LifeExp_power <- (df$LifeExp)^4.6
TotExp_power <- (df$TotExp)^0.06
df['LifeExp_power'] <- LifeExp_power
df['TotExp_power'] <- TotExp_power
lm_exp_power <- lm(LifeExp_power~TotExp_power, data=df)
plot(LifeExp_power~TotExp_power, data=df)
abline(lm_exp_power)

summary(lm_exp_power)
##
## Call:
## lm(formula = LifeExp_power ~ TotExp_power, data = df)
##
## Residuals:
## Min 1Q Median 3Q Max
## -308616089 -53978977 13697187 59139231 211951764
##
## Coefficients:
## Estimate Std. Error t value Pr(>|t|)
## (Intercept) -736527910 46817945 -15.73 <2e-16 ***
## TotExp_power 620060216 27518940 22.53 <2e-16 ***
## ---
## Signif. codes: 0 '***' 0.001 '**' 0.01 '*' 0.05 '.' 0.1 ' ' 1
##
## Residual standard error: 90490000 on 188 degrees of freedom
## Multiple R-squared: 0.7298, Adjusted R-squared: 0.7283
## F-statistic: 507.7 on 1 and 188 DF, p-value: < 2.2e-16
plot(lm_exp_power)




#Residual analysis - Histogram and Summary
hist(resid(lm_exp_power))

summary(resid(lm_exp_power))
## Min. 1st Qu. Median Mean 3rd Qu. Max.
## -308616089 -53978977 13697187 0 59139231 211951764
#QQ plot line and residual vs fitted graph suggests that at least model 2 is closer to normal distribution than model 1.
#However, Since mean < median, we can say that the model is still negatively skewed.
#F-statistics is 507.7 and adjusted R^2 is 0.7283
#P-values both for F-statistics and TotExp_power is less than 0.05.
#Residual standard error is 90490000 but since variables are rescaled, we cannot really say residual standard error for model 2 is higher than model 1.
#Relative to the size of TotExp_power coefficient, residual standard error rather decreased in model 2.
#Overall, model 2 is much better than model 1.
model1_stderr_relative = 9.371 / 6.297e-05
model2_stderr_relative = 90490000 / 620060216
- Using the results from 3, forecast life expectancy when TotExp^.06 =1.5. Then forecast life expectancy when TotExp^.06=2.5.
case1 = predict(lm_exp_power, data.frame(TotExp_power=1.5))
case2 = predict(lm_exp_power, data.frame(TotExp_power=2.5))
Life_exp_converted1 = case1^(1/4.6)
Life_exp_converted2 = case2^(1/4.6)
#After converting into original scale, we know that it is 63.31153 for the first case and 86.50645 for the second case.
- Build the following multiple regression model and interpret the F Statistics, R^2, standard error, and p-values. How good is the model? #LifeExp = b0+b1 x PropMd + b2 x TotExp +b3 x PropMD x TotExp
lm_exp_multi = lm(LifeExp ~ PropMD + TotExp + (PropMD * TotExp), data=df)
summary(lm_exp_multi)
##
## Call:
## lm(formula = LifeExp ~ PropMD + TotExp + (PropMD * TotExp), data = df)
##
## Residuals:
## Min 1Q Median 3Q Max
## -27.320 -4.132 2.098 6.540 13.074
##
## Coefficients:
## Estimate Std.

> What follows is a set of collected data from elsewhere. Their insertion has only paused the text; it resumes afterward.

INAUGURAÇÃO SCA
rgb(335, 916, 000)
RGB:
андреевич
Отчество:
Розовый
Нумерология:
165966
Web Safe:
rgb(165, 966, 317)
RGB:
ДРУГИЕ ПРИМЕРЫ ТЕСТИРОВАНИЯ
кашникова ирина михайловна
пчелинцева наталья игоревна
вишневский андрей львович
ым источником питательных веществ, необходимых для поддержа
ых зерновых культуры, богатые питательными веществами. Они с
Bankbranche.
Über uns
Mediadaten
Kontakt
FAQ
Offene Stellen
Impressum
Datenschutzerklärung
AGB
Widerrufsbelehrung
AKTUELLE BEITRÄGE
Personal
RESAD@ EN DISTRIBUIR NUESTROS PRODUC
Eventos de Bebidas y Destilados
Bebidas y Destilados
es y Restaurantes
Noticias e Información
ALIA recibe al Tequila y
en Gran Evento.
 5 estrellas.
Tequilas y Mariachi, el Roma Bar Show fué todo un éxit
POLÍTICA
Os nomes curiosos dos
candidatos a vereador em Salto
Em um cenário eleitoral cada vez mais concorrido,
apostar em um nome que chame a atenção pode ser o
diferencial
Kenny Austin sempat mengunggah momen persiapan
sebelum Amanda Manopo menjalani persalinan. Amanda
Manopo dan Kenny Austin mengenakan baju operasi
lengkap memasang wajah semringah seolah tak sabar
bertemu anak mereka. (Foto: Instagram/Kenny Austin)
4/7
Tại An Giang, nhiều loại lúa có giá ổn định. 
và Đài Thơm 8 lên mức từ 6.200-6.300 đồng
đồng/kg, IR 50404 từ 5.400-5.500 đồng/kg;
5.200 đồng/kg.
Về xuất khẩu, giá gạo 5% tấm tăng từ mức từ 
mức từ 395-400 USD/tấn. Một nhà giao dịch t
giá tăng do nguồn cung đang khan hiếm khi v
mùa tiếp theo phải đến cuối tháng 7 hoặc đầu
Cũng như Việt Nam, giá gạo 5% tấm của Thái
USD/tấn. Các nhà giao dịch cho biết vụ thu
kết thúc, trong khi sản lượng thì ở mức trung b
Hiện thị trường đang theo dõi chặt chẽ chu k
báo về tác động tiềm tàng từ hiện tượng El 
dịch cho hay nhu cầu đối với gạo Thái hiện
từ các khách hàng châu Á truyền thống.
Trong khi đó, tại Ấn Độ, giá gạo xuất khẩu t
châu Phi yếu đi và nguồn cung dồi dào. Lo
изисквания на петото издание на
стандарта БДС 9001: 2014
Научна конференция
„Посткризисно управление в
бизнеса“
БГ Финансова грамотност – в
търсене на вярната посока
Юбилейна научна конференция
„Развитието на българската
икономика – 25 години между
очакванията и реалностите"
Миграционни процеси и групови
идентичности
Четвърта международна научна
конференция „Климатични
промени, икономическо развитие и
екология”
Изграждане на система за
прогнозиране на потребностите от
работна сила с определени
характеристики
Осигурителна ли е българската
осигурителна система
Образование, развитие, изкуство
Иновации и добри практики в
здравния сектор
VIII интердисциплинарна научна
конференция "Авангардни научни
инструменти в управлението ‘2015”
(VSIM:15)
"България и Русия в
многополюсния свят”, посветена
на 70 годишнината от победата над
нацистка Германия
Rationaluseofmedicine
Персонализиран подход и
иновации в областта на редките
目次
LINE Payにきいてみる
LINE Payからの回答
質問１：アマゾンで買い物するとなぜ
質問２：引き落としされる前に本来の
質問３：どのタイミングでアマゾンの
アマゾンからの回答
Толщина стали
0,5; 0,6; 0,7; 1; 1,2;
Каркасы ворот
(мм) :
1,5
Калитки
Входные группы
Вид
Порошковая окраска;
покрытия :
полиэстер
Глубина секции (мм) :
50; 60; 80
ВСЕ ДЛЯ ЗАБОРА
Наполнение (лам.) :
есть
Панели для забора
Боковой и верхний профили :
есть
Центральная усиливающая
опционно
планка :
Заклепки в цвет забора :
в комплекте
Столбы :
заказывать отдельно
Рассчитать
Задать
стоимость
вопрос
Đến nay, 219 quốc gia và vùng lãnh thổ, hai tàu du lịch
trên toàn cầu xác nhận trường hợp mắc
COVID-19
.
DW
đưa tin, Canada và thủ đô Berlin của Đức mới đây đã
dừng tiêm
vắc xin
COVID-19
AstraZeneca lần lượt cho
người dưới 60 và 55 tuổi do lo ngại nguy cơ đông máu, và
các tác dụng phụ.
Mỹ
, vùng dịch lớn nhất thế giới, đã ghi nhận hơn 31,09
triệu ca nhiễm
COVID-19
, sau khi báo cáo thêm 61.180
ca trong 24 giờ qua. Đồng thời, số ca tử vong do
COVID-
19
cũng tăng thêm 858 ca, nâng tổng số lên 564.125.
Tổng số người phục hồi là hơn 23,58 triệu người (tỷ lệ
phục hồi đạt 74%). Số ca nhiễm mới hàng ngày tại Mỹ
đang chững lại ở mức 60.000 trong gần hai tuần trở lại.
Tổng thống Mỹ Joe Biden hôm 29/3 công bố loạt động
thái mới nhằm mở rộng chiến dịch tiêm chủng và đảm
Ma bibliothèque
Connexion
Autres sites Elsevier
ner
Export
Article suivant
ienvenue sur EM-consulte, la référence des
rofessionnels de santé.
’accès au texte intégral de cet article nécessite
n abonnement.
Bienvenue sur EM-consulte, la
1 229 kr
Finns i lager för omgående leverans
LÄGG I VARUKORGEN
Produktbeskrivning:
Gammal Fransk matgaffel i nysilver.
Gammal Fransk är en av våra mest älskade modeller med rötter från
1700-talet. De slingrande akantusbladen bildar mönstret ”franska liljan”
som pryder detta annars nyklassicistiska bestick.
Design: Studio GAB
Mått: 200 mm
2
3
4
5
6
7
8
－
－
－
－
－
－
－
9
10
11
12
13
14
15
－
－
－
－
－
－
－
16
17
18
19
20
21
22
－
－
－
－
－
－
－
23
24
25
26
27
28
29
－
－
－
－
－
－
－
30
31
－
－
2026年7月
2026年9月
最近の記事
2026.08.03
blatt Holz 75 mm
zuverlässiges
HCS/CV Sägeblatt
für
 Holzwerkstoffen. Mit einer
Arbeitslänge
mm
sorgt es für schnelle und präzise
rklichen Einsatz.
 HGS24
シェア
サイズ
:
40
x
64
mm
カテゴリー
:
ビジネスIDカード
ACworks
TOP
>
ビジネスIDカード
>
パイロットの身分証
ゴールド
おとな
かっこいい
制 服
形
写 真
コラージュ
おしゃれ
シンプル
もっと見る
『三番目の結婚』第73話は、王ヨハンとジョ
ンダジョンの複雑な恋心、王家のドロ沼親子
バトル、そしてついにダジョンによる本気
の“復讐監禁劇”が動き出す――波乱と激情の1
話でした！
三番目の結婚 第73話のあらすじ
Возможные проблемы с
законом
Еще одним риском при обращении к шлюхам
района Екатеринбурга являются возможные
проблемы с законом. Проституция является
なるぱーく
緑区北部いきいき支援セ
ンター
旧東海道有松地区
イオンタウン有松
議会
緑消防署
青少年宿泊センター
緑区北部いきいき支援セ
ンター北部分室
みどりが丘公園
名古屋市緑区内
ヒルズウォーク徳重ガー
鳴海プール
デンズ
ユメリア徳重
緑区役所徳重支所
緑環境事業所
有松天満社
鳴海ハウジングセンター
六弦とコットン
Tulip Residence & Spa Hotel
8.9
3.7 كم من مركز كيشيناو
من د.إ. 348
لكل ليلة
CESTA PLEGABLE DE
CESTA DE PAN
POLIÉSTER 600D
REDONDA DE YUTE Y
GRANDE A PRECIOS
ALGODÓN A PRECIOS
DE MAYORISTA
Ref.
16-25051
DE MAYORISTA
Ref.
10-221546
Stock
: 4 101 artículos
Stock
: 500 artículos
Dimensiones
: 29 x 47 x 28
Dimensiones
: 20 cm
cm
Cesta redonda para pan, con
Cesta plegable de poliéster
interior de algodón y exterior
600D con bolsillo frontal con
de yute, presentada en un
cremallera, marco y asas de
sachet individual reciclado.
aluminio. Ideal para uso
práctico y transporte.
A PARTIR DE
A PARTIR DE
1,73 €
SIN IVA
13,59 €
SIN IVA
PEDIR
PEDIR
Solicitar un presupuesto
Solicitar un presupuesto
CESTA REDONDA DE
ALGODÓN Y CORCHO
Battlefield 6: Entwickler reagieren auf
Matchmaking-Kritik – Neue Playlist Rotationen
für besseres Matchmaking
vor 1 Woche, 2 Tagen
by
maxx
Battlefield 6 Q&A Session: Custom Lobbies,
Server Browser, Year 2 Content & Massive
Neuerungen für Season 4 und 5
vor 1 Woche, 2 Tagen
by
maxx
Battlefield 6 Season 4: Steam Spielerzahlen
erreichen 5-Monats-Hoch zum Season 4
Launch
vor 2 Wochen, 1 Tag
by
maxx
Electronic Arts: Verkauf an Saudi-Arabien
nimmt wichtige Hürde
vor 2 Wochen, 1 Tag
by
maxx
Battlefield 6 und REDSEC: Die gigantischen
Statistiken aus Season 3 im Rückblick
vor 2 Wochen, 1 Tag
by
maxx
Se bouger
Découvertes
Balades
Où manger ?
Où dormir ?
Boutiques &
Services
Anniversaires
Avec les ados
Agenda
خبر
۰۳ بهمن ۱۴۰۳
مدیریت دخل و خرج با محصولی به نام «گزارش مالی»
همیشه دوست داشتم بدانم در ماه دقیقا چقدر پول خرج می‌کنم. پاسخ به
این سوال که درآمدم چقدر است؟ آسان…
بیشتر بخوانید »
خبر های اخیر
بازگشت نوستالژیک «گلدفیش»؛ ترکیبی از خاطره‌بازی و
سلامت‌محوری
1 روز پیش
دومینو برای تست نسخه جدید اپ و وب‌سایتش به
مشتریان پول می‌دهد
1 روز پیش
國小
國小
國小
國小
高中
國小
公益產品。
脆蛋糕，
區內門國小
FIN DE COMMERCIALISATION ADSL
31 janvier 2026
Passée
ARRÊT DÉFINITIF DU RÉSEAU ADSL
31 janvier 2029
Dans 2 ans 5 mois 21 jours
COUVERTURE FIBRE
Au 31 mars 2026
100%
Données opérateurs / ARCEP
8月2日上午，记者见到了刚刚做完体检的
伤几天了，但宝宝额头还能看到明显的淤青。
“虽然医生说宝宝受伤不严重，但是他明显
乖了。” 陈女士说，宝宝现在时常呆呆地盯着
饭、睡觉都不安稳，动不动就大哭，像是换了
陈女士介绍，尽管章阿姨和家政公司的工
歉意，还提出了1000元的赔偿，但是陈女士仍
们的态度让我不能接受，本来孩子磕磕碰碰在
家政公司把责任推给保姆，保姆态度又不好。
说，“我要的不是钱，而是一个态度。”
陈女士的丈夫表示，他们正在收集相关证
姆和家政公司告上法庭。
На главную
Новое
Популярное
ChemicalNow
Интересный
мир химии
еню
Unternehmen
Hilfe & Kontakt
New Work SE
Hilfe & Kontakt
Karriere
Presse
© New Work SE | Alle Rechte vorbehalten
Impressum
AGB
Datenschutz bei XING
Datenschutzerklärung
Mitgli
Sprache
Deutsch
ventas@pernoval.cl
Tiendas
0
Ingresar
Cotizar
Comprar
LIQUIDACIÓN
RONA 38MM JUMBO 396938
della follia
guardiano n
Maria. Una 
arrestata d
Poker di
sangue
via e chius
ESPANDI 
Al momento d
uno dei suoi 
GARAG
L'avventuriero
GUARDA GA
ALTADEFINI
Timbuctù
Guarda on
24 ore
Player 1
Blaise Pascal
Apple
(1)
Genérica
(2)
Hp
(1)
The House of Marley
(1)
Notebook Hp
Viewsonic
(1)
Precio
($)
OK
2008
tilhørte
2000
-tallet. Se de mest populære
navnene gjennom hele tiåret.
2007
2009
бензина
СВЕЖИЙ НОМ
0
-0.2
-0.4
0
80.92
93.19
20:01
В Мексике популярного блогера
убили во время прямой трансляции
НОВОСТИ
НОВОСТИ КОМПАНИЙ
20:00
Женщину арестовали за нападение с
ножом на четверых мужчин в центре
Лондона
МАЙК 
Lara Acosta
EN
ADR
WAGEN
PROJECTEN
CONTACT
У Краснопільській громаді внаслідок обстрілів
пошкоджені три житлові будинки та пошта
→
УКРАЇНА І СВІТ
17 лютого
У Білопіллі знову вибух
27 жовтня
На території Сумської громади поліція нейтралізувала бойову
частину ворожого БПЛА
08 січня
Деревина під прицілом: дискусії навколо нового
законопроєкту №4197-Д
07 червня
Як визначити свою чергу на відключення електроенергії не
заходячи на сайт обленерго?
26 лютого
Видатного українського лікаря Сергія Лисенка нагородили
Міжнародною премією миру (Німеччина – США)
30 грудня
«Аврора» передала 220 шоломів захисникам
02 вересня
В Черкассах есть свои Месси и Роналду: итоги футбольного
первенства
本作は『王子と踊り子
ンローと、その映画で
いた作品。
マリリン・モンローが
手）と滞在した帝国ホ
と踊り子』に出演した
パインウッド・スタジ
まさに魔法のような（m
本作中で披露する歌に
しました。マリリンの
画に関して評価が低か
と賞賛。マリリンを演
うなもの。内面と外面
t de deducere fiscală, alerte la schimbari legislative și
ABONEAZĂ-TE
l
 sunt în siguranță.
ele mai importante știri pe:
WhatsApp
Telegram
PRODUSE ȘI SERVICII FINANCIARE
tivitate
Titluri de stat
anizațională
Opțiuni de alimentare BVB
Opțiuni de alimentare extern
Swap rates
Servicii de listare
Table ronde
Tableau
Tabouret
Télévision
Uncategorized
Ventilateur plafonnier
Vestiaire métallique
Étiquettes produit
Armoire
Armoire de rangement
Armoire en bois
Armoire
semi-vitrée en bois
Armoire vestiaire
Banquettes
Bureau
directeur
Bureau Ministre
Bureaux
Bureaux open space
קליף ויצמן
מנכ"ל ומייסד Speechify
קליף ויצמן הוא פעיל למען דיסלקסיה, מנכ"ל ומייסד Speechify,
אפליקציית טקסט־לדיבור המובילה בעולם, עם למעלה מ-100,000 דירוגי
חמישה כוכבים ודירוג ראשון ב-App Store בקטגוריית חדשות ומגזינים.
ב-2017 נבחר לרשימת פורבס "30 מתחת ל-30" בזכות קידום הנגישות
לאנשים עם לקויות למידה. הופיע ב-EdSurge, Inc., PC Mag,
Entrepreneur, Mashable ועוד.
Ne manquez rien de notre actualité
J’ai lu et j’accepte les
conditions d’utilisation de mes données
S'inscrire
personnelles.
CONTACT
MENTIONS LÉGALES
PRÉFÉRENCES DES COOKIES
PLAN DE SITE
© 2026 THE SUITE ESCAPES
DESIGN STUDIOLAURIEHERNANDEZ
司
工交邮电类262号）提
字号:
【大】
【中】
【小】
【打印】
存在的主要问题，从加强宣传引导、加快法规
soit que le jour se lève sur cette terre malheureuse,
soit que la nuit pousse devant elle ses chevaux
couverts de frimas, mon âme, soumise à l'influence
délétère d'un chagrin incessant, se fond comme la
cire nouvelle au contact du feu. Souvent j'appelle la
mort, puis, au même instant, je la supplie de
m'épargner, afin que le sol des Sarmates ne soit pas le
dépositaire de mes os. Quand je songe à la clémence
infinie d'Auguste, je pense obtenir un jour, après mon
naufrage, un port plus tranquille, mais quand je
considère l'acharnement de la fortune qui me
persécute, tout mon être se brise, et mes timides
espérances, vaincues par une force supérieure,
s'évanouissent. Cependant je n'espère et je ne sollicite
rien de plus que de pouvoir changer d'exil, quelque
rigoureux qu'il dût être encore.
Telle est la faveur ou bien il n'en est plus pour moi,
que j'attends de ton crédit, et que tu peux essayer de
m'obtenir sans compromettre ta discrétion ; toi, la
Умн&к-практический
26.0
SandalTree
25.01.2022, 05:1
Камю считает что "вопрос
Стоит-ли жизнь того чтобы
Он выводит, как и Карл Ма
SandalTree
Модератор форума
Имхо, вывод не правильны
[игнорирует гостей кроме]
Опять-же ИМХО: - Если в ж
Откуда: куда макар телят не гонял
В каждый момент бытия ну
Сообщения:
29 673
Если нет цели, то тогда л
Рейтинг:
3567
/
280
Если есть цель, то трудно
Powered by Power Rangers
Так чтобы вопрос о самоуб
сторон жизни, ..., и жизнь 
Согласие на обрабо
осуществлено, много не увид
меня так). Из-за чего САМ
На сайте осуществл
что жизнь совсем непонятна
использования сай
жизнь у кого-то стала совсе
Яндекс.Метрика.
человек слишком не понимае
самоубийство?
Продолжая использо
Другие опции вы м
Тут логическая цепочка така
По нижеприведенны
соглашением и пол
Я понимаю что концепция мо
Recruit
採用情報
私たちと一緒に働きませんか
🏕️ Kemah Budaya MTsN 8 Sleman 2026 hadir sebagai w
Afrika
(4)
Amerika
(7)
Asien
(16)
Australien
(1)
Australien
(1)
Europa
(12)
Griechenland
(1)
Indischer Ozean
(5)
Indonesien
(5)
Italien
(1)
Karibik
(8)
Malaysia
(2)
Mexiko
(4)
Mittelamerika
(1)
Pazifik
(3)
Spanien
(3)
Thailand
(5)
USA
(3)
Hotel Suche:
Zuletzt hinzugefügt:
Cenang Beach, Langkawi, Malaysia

Error t value Pr(>|t|)
## (Intercept) 6.277e+01 7.956e-01 78.899 < 2e-16 ***
## PropMD 1.497e+03 2.788e+02 5.371 2.32e-07 ***
## TotExp 7.233e-05 8.982e-06 8.053 9.39e-14 ***
## PropMD:TotExp -6.026e-03 1.472e-03 -4.093 6.35e-05 ***
## ---
## Signif. codes: 0 '***' 0.001 '**' 0.01 '*' 0.05 '.' 0.1 ' ' 1
##
## Residual standard error: 8.765 on 186 degrees of freedom
## Multiple R-squared: 0.3574, Adjusted R-squared: 0.3471
## F-statistic: 34.49 on 3 and 186 DF, p-value: < 2.2e-16
plot(lm_exp_multi)



## Warning in sqrt(crit * p * (1 - hh)/hh): NaNs produced
## Warning in sqrt(crit * p * (1 - hh)/hh): NaNs produced

hist(resid(lm_exp_multi))

summary(resid(lm_exp_multi))
## Min. 1st Qu. Median Mean 3rd Qu. Max.
## -27.320 -4.132 2.098 0.000 6.540 13.074
#P-values for each variable and F-statistics are all below 0.05 so the results are statistically significant.
#We reject null hypothesis.
#Adjusted R^2 is around 0.3471 and it is substantially higher than model 1 but less than model 2.
#Residual standard error is smaller than model 1 but not model 2, with respect to residual standard error divided by variable coefficients.
#The model is not normally distributed according to QQ plot and residual vs fitted graph test, similar to model 1.
#Since mean < median, we can say that the model is still negatively skewed.
- Forecast LifeExp when PropMD=.03 and TotExp = 14. Does this forecast seem realistic? Why or why not?
case3 = predict(lm_exp_multi, data.frame(PropMD = 0.03, TotExp=14))
#It is not very realistic since LifeExp is > 100.